Over a month ago I obligated myself to something I never had any real interest in: I said I had so much to tell you and to watch for me May 31st.
I love this blog. I love that people read what I post here. I love that people both familiar and strange comment and interact with me through this medium but sometimes I feel obligated to write in a manner that pleases and/or addresses "you." I have allowed myself to be swayed by what I think you will think and as a consequence I have chosen silence.
This behavior has choked me and done a disservice to any of you that visit here. Here and now I revoke this action. I have said this not so much for your benefit as for my own edification. I am trying to say I respect this space more than I have shown and we deserve better.
It would be silly to think I could summarize or catch you up on all that's been happening since May 31st, let alone January, so I'm not going to try. I have reached the shore of my one year journey. I know what I want from my life. It's tempting to say that I am thoroughly surprised by my desires but this would be false. I knew when I was a teenager - I knew the day I left home at seventeen in my 1980 Chevy Malibu wagon. I have been running from it, denying it or distracting myself from it mainly because I thought I needed something else, something more. How could what I really want be so simple? How does the source of all the heartbreak and bottled grief of the last fifteen years amount to something this uncomplicated? I almost feel foolish. Almost. It's like learning the rules of perfect grammar in order to fully break them.

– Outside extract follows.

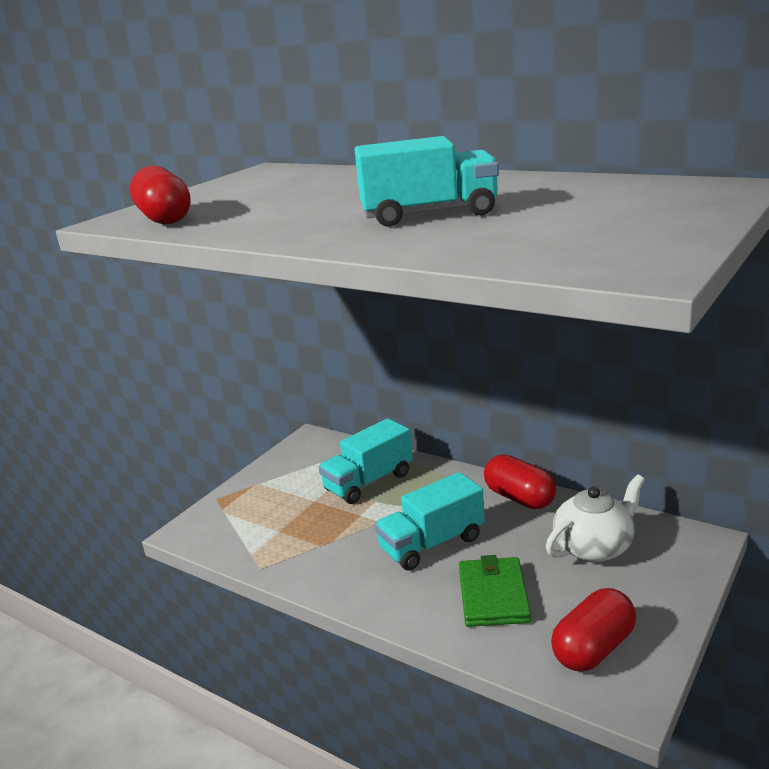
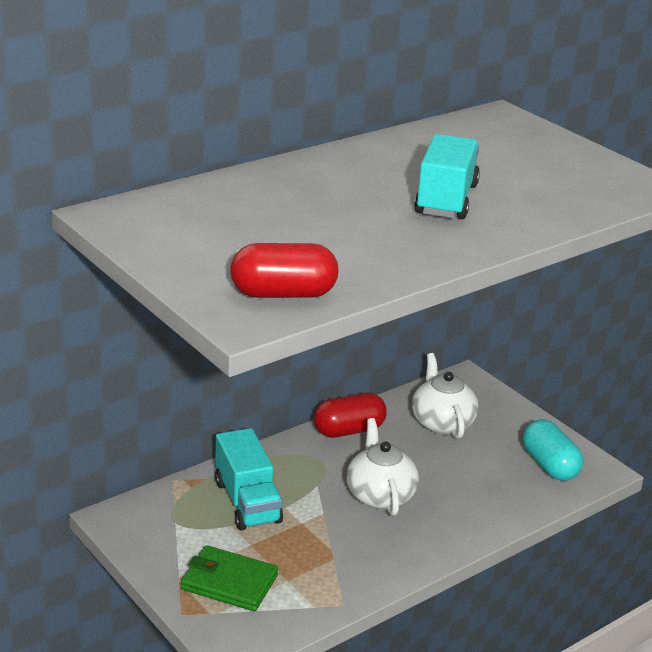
camera: 75 degrees left, 5 degrees up
turquoise truck [375,472,485,571] -> white teapot [346,418,419,516]
green wallet [459,555,531,627] -> green wallet moved to [181,545,278,611]
red capsule [551,588,636,672] -> turquoise capsule [523,419,583,481]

I realized this year that the apple of my self never fell far from my mother's way of thinking. I absorbed her mindset and got ahead of myself in many ways, made things more complicated or more fantastical than they really needed to be. My notions about starting a business are a perfect example. I thought I needed to have this big multi-million dollar concept and the millions to achieve it. As it turns out I barely need an oven and some mixing bowls.
This idea applies to every area of my life. I no longer require mementos, keepsakes or book markers. All I need, all I want, is to hold the people I love, to feel the experience of this life in my bones, on my skin, in my mind and heart. Food, shelter, love; healing, gardening, art, family.
The best thing I could have done for myself on the brink of last year's depression was to give myself time without pressure, time without obligation and the space to see the space I require. It was so tempting to want to fill this space with commitments and to forget what I set out to learn about myself.
To seal the deal I am having a massive yard sale this weekend; there won't be any panic this time. I will unburden myself of 100's of unnecessary objects that can be turned into cash flow, burn what shouldn't be read ever again and donate what isn't sold. Mostly I'm keeping my bed, sofa and kitchen table.
None of this stuff is my life. I don't have a life with my life, I don't have a relationship with a relationship, a pile of shells or a pile of agates does not replace the beauty that brought it to my palms in the first place. I have held on to absurd amounts of objects to fend off my scarcity fears: fear of being alone, fear of being hungry, fear of death, fear of inaction, fear of failure...
All that I have, all that I am, all that I will ever be is inside me now.